Following the domination of Mercedes in 1997 and 1998, all other manufacturers quit GT1-Class in protest. Faced with the prospect of having to run Le Mans with only Mercedes competing in 1999, the FIA decided to axe GT1 entirely, instead raising the performance ceiling on the GT2 sister class, allowing lesser racing cars the opportunity to go faster. In the early 00s, GT1 class would make somewhat of a return. Now called GTS-Class and featuring tighter restrictions on what does and does not constitute a road car, this shake-up of the regulations saw even more cool racing cars, with Aston Martin entering their DBR9 (which raced under number #007, fnar-fnar), Lamborghini building the Murcielago R-GT and Maserati rounding out the top spot with their Ferrari Enzo derived MC12 GT1.

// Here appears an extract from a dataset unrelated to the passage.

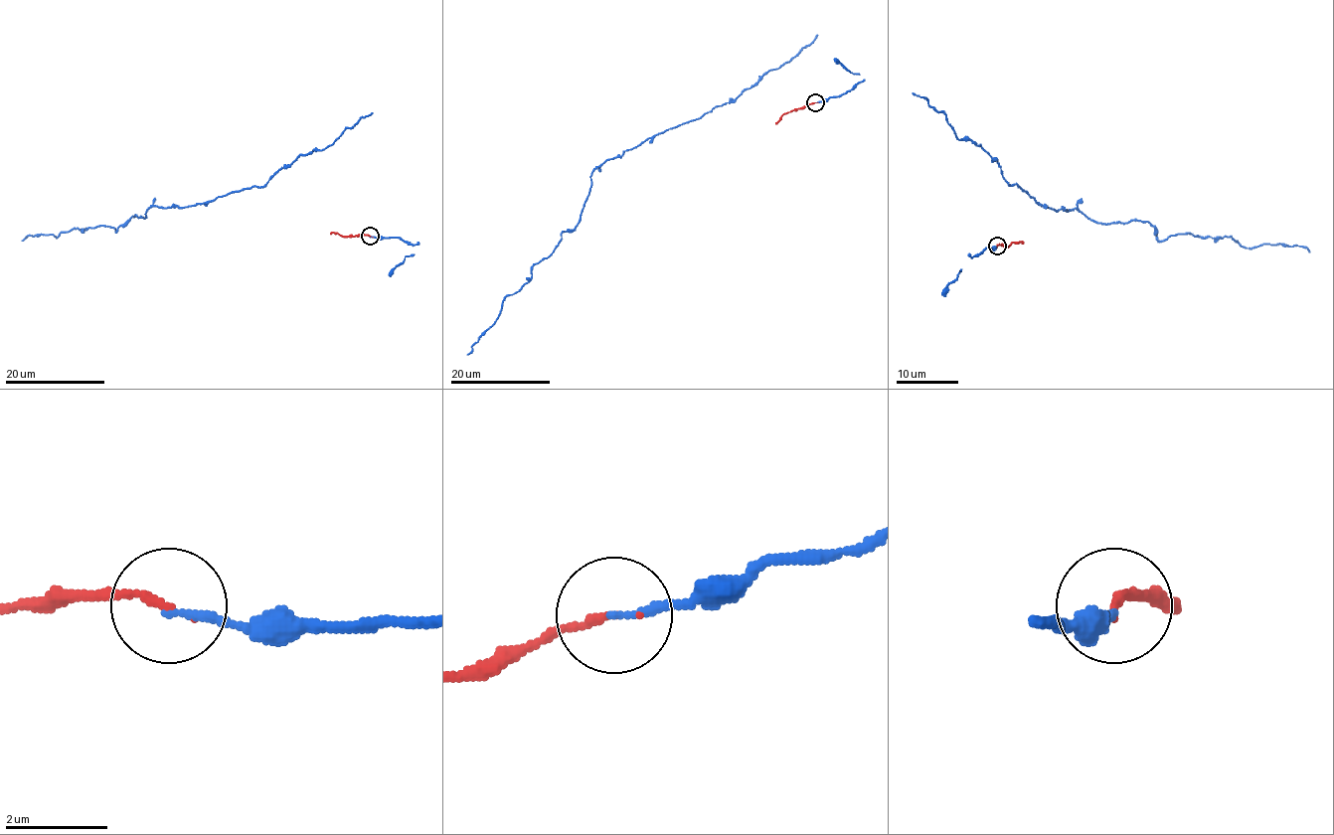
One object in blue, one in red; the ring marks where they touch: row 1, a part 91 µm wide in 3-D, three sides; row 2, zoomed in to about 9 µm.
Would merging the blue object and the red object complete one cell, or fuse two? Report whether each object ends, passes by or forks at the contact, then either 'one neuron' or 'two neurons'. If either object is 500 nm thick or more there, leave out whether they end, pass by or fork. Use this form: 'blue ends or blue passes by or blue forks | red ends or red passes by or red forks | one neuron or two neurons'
blue ends | red ends | one neuron

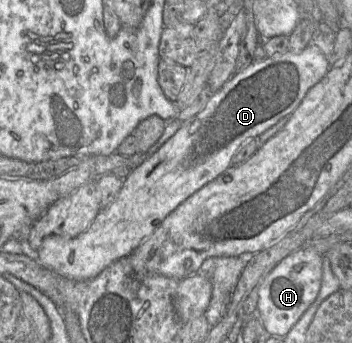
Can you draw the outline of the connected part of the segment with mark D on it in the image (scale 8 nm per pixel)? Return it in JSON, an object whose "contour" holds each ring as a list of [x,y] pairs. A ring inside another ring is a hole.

For me, these cars represented the last hurrah of possibly the greatest period of motorsport, with recognisable silhouettes putting our unthinkable performance, with no mind paid to noise regulation or paddock politics. That’s why I’m so glad that GT1 is making yet another return with LMH (or Le Mans Hypercar) class drawing in the likes of McLaren, Aston Martin and Ford to build top-of-the-tree racing prototypes based on their existing road cars, with Aston’s Valkyrie AMR-LMH (based on the already insane Valkyrie) debuting in 2025 alongside Le Mans royalty like the Ferrari 499P and Porsche 963. Needless to say, if it’s anything like the 90s, we can expect some stellar racing!